Rules for the report:
- Lead with the four essentials — they're what the audience came for.
- Every finding names **what's wrong, where (file ref), the law, and the fix**. No vague "you should review your data practices."
- Keep the AI-provider point sharp: *your AI provider processes every message — your users should know.*
- End by offering to implement the fixes. The value is in the doing, not just the list.

---

## Step 6 — Fix on request

If they say yes, implement against what the code actually does — never a generic template:
- **Privacy policy** — generate from the audited reality: the exact data collected, each named processor, transfers, retention, and how to exercise rights. Match the site's stack/format (a `/privacy` page or a markdown doc).
- **Deletion flow** — a real endpoint + a settings hook that deletes the user's rows and tells downstream processors to delete where it can.
- **AI disclosure** — a clear, unobtrusive notice in the AI surface ("Responses are AI-generated").
- **Cookie consent** — a banner that blocks non-essential scripts until opt-in, wired to the analytics it found.
- **Sub-processor list** — a maintained list/table of every third party and what it processes.
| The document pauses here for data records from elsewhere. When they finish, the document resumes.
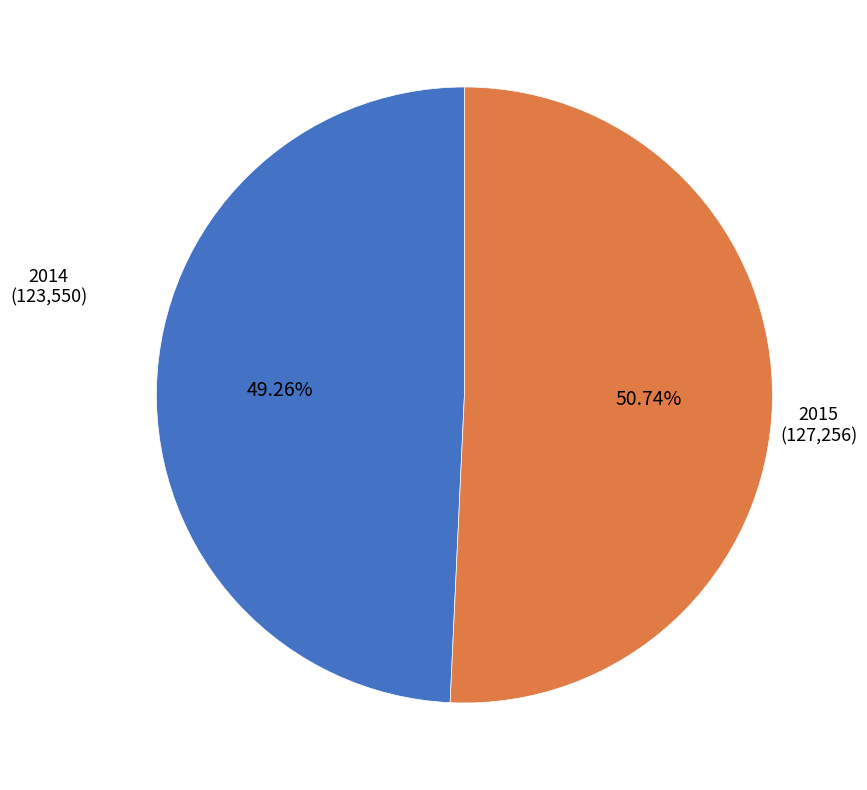

Approximately how many times larger is the value at 2015 compared to 2014?

1.0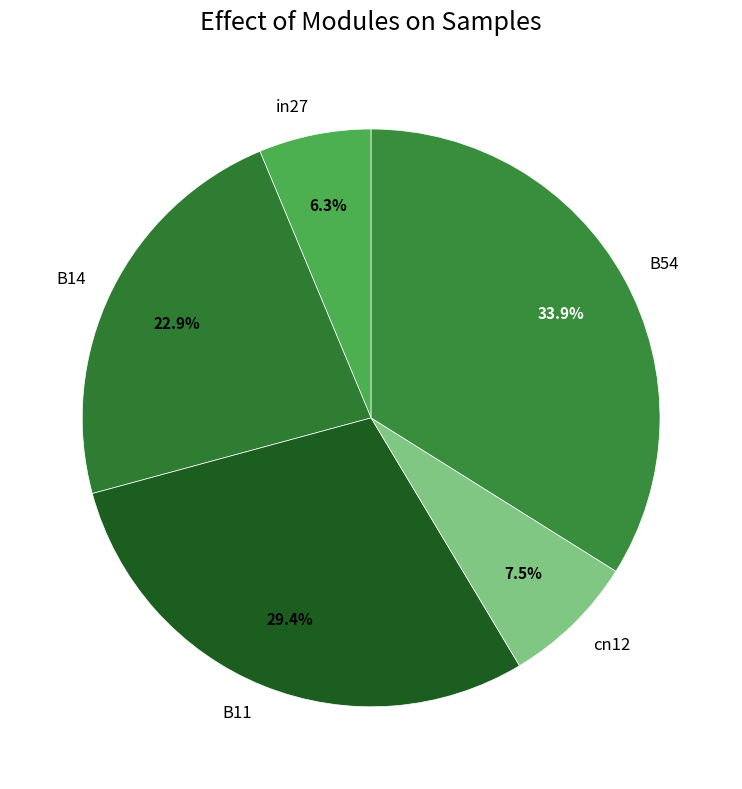

Which category has the smallest portion of the pie?

in27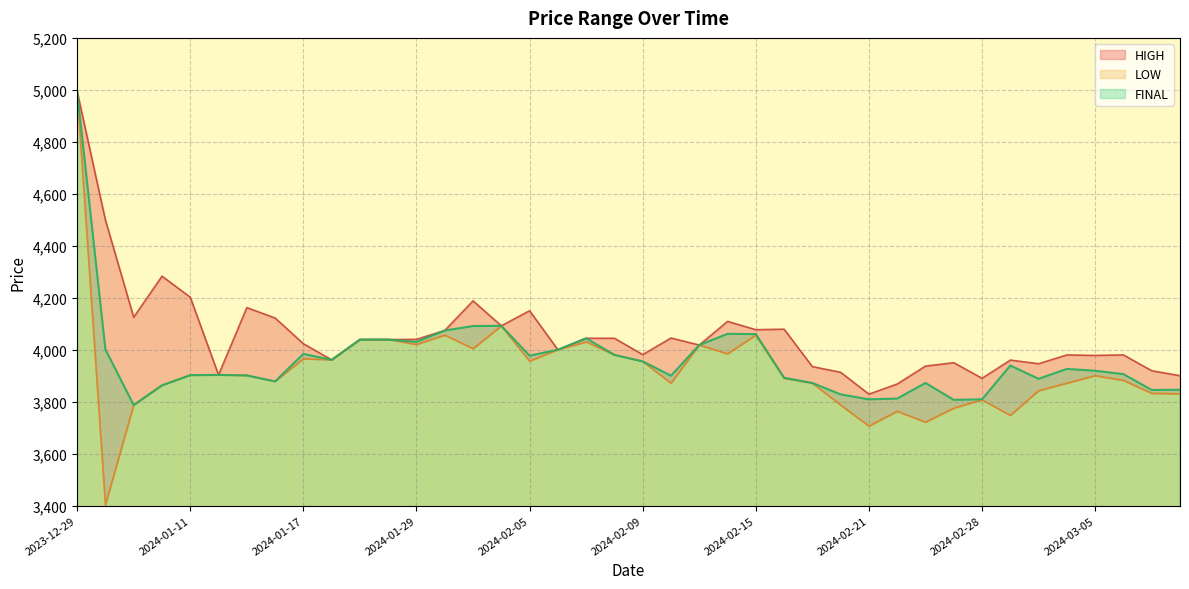

Is the value of LOW at 2024-02-02 greater than the value of HIGH at 2024-03-04?

Yes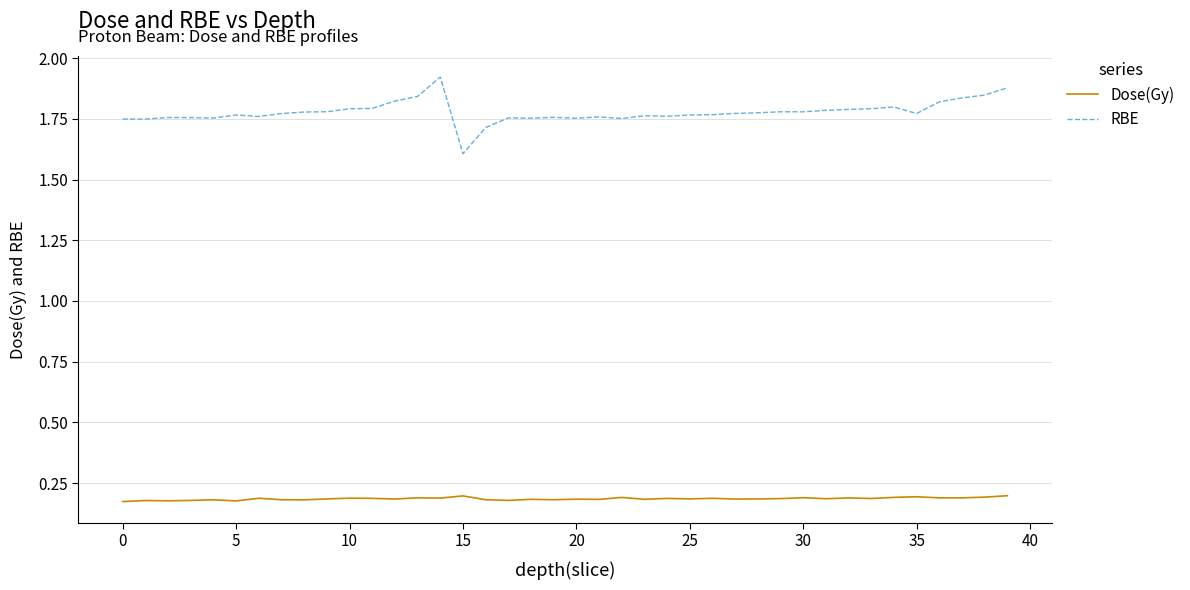

Does the chart have visible grid lines?

Yes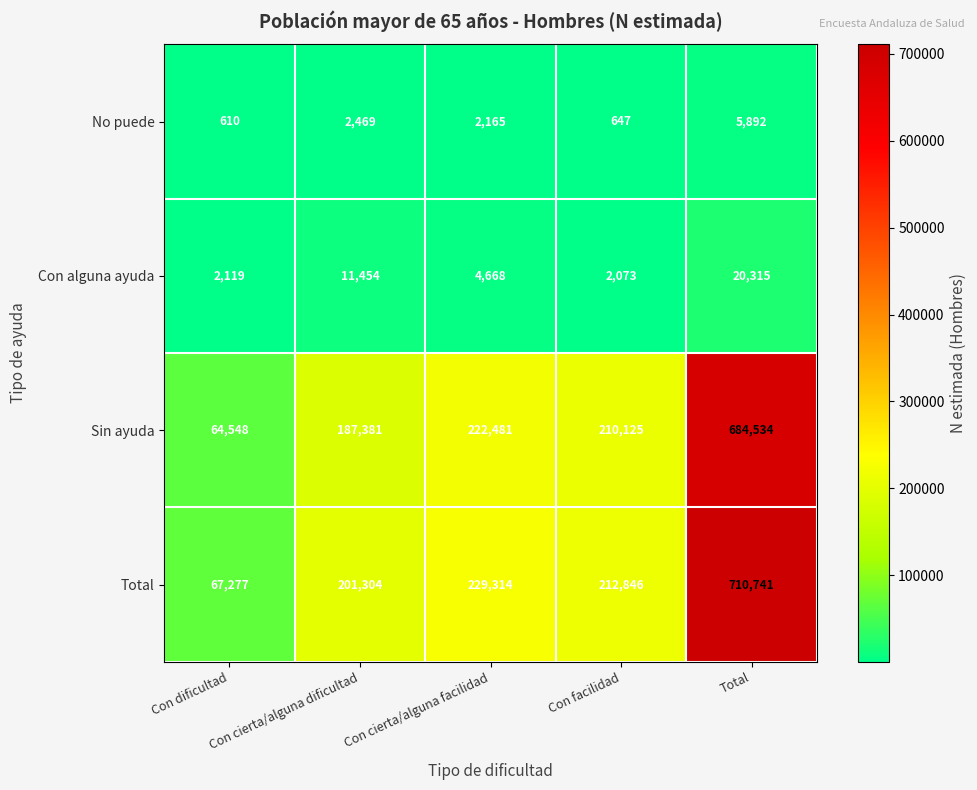

Rank the series at Total from highest to lowest value.

Total, Sin ayuda, Con alguna ayuda, No puede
Then re-state which findings are now closed.

---

## Important notes

- **Not legal advice.** Say it once, clearly, at the top of the report. This gets someone most of the way; it doesn't replace a lawyer for high-stakes calls.
- **GDPR ≈ UK GDPR.** The audit covers both; the obligations are near-identical.
- **The August date is real and close.** EU AI Act Art. 50 transparency applies from 2 August 2026 — lead the AI-disclosure finding with that if it's still upcoming.
- **Tailor to the stack.** A Next.js app, a Rails API, and a static site each hide their data flows in different places — adapt Step 2 to what you actually find.
- **Don't pad the report.** A product with three real problems should get three findings, not a checklist of twenty maybes. Signal over noise.